Thursday, October 19, 2006

Mirror, Mirror

I was hoping that Carol Danvers wouldn't get so tightly woven into the patchwork fabric of Marvel's Civil War that she'd have trouble re-emerging from the experience, but in Ms. Marvel #8 the writer has the character cross the Rubicon.

Not only does Carol track down and capture Julia Carpenter (Arachne; formerly Spider Woman II), but she assures that Julia's separation from her young daughter will be as traumatic as possible.


Calvin Pitt, at Reporting on Marvels and Legends, puts things really well:

I haven't hated the main character of a book I bought this much since Tim Drake at the end of Robin's first One Year Later arc (the little bastard). So congrats Ms. Marvel, you've joined rare company! No, there are no gifts or snacks.

What's intrigued me about Ms. Marvel is the gendered mirroring that's been on display in the book; the last several issues have featured several female analogues to the male figures at the center of Civil War.

— As the pro-Registration powerhouse, Carol Danvers has taken on characteristics of both Reed Richards and Tony Stark, the most prominent being a retreat to legalism and an unabashed embrace of asshole-ishness.
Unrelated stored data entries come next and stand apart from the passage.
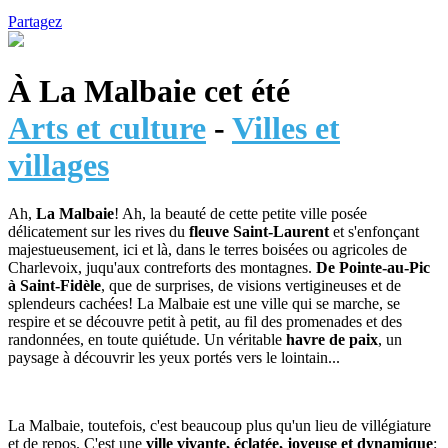
Partagez
À La Malbaie cet été
Arts et culture
-
Villes et
villages
Ah,
La Malbaie
! Ah, la beauté de cette petite ville posée
délicatement sur les rives du
fleuve Saint-Laurent
et s'enfonçant
majestueusement, ici et là, dans le terres boisées ou agricoles de
Charlevoix, juqu'aux contreforts des montagnes.
De Pointe-au-Pic
à Saint-Fidèle
, que de surprises, de visions vertigineuses et de
splendeurs cachées! La Malbaie est une ville qui se marche, se
respire et se découvre petit à petit, au fil des promenades et des
randonnées, en toute quiétude. Un véritable
havre de paix
, un
paysage à découvrir les yeux portés vers le lointain...
La Malbaie, toutefois, c'est beaucoup plus qu'un lieu de villégiature
et de repos. C'est une
ville vivante, éclatée, joyeuse et dynamique
: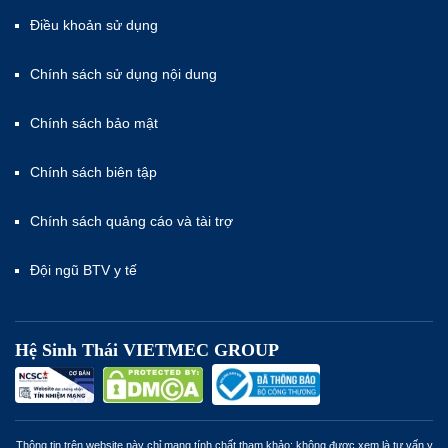
Điều khoản sử dụng
Chính sách sử dụng nội dung
Chính sách bảo mật
Chính sách biên tập
Chính sách quảng cáo và tài trợ
Đội ngũ BTV y tế
Hệ Sinh Thái VIETMEC GROUP
Thông tin trên website này chỉ mang tính chất tham khảo; không được xem là tư vấn y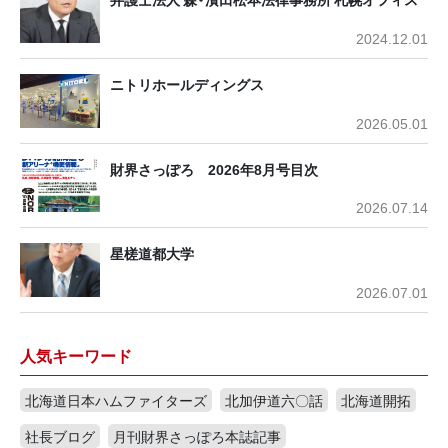
2024.12.01
ニトリホールディングス
2026.05.01
財界さっぽろ 2026年8月号目次
2026.07.14
星槎道都大学
2026.07.01
人気キーワード
北海道日本ハムファイターズ
北加伊道六〇話
北海道開拓
社長ブログ
月刊財界さっぽろ本誌記事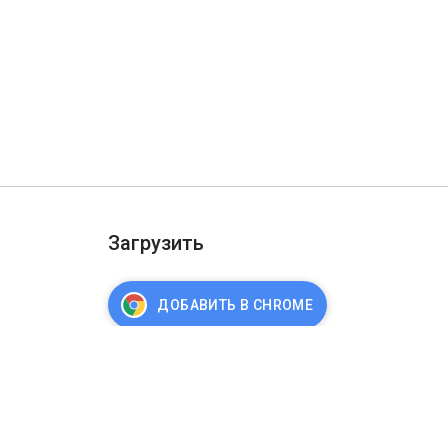
Загрузить
ДОБАВИТЬ В CHROME
ости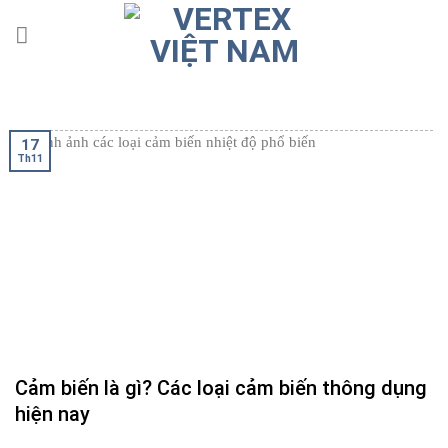
Skip
to
content
17
Th11
Cảm biến là gì? Các loại cảm biến thông dụng
hiện nay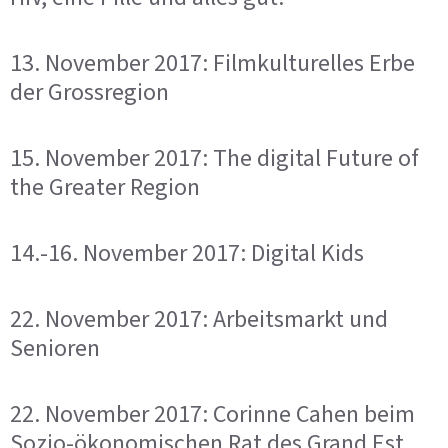
13. November 2017: Filmkulturelles Erbe
der Grossregion
15. November 2017: The digital Future of
the Greater Region
14.-16. November 2017: Digital Kids
22. November 2017: Arbeitsmarkt und
Senioren
22. November 2017: Corinne Cahen beim
Sozio-ökonomischen Rat des Grand Est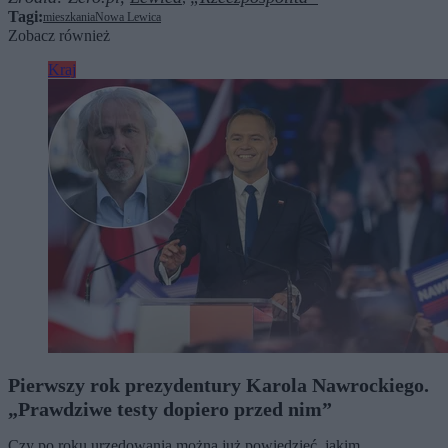
Tagi:
mieszkania
Nowa Lewica
Zobacz również
Kraj
Pierwszy rok prezydentury Karola Nawrockiego.
„Prawdziwe testy dopiero przed nim”
Czy po roku urzędowania można już powiedzieć, jakim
— Julia Carpenter has served as the sympathetic, defiant, relentlessly-hunted Captain America figure.

— Anya (Aña Sofia Corazon; Araña) is the younger, inexperienced member of the Spider-family who has come to believe she may be on the wrong side.

I suppose this kind of mirroring is to be expected, since the cross-over format requires each character heading a title to play out a "local" scenario linked to the "global" event. Since Carol is a woman, perhaps it's natural for her book to provide a woman's own version of Civil War.

However, if Ms. Danvers is going to be hell on wheels in the next cross-over, it'd definitely be more satisfying to see her as the head honcho calling the shots at center stage in the pages of the core title, rather than serve as someone else's second-in-command.